**GOAL OF THE EXERCISE:**
Rewrite these rows, replacing "falla sculpture" with "festival statue" everywhere and leaving everything else unchanged.

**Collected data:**

'''

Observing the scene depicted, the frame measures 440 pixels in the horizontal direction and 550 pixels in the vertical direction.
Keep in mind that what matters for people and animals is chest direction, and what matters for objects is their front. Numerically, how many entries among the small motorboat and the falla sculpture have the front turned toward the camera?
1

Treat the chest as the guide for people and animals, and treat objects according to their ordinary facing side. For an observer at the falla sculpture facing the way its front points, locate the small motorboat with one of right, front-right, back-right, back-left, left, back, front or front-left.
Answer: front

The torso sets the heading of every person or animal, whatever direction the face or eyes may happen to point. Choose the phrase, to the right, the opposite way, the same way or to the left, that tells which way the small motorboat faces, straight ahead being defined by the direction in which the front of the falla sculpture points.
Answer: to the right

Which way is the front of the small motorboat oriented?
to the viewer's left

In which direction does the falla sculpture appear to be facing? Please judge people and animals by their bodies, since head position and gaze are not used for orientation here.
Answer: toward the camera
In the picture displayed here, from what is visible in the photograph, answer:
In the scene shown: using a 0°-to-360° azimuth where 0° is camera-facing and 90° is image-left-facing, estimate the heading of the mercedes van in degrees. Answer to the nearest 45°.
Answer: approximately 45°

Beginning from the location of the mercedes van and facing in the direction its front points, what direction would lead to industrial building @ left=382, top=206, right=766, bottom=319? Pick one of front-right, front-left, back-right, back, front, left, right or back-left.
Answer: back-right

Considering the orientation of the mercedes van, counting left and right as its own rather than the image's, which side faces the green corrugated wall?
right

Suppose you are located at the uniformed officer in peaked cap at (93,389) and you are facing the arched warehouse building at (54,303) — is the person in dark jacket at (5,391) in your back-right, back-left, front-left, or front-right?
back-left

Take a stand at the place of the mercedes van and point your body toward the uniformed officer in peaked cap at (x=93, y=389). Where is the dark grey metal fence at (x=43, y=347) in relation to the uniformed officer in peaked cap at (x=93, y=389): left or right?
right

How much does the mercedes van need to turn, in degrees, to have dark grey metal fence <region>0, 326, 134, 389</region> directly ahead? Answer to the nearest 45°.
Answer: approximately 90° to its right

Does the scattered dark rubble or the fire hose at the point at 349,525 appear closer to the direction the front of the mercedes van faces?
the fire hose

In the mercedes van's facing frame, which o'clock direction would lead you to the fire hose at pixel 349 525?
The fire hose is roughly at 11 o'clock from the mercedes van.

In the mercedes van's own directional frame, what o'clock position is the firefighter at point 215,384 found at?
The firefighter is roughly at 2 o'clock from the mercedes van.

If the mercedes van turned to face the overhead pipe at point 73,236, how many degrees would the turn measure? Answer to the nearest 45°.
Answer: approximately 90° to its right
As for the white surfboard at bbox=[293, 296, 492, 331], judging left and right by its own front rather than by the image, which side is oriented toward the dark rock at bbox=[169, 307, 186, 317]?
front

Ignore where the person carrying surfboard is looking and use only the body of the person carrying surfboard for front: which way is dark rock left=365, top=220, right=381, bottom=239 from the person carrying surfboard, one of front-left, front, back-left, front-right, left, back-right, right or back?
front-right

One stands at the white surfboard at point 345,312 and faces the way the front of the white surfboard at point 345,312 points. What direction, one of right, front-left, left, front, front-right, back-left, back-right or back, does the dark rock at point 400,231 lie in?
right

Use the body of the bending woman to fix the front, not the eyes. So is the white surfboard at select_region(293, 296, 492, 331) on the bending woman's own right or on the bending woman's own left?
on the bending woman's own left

'''

**EXPECTED ANSWER:**
Observing the scene depicted, the frame measures 440 pixels in the horizontal direction and 550 pixels in the vertical direction.
Keep in mind that what matters for people and animals is chest direction, and what matters for objects is their front. Numerically, how many entries among the small motorboat and the festival statue have the front turned toward the camera?
1

Treat the chest as the guide for people and animals, and treat objects according to their ordinary facing side. For an observer at the festival statue facing the way its front points, locate the small motorboat with one of right, front-right, back-right, back-left, left, back, front or front-left.
Answer: front

The torso sets the heading of every person or animal, whatever direction the face or eyes may happen to point. Choose the phrase, to the right, the opposite way, the same way or to the left, that tells which way the small motorboat faces, straight ahead being defined by the direction in which the front of the festival statue points.
Answer: to the right

Which way is the front of the small motorboat oriented?
to the viewer's left

In which direction does the festival statue appear to be facing? Please judge people and animals by their bodies, since head position and gaze are not used for orientation here.
Answer: toward the camera
In the picture displayed here, from what is visible in the photograph, answer:
In the scene shown: using a 0°-to-360° azimuth where 0° is camera-facing and 90° is image-left-facing, estimate the heading of the mercedes van in degrees. Answer to the nearest 45°.
Answer: approximately 45°

Beginning from the location of the mercedes van and facing in the direction its front points, what direction would lead to industrial building @ left=382, top=206, right=766, bottom=319? Pick one of front-right, front-left, back-right, back, front, left, right or back-left.
Answer: back-right

Considering the orientation of the mercedes van, counting left and right as its own rather than the image's, which side faces the green corrugated wall?
right

Suppose you are located at the uniformed officer in peaked cap at (93,389) and you are facing the arched warehouse building at (54,303) — is the person in dark jacket at (5,391) in your back-right, back-left, front-left, or front-right?
back-left

Take a stand at the place of the mercedes van and point your body toward the uniformed officer in peaked cap at (x=93, y=389). Where is the dark grey metal fence at (x=43, y=347) in relation to the uniformed officer in peaked cap at (x=93, y=389): left or right?
right

How much does the mercedes van need to turn, in degrees, to have dark grey metal fence <region>0, 326, 134, 389</region> directly ahead? Answer to the nearest 45°.
Answer: approximately 90° to its right

Does the scattered dark rubble or the fire hose at the point at 349,525 appear closer to the direction the front of the mercedes van faces?
the fire hose

In the mercedes van's facing frame, which o'clock direction would lead you to the fire hose at pixel 349 525?
The fire hose is roughly at 11 o'clock from the mercedes van.

In the mercedes van's own directional frame, what o'clock position is the firefighter at point 215,384 found at?
The firefighter is roughly at 2 o'clock from the mercedes van.

If the mercedes van turned to face the overhead pipe at point 73,236, how many degrees would the turn measure? Answer to the nearest 45°.
Answer: approximately 90° to its right
As for the white surfboard at bbox=[293, 296, 492, 331], judging left and right by its own front rather than by the image, which side is oriented toward the dark rock at bbox=[169, 307, 186, 317]?
front

Ignore where the person carrying surfboard is looking and use only the body of the person carrying surfboard for front: which way is dark rock left=365, top=220, right=381, bottom=239 from the person carrying surfboard, one of front-left, front, back-left, front-right, left, back-right, right or back?
front-right

One stands at the white surfboard at point 345,312 and faces the way the front of the white surfboard at point 345,312 points. What direction, one of right, front-left, left, front, front-right, back-left, back-right or back, does the dark rock at point 400,231 lie in?
right

Use the body of the bending woman to fix the front, not the eyes. So is the white surfboard at select_region(293, 296, 492, 331) on the bending woman's own right or on the bending woman's own left?
on the bending woman's own left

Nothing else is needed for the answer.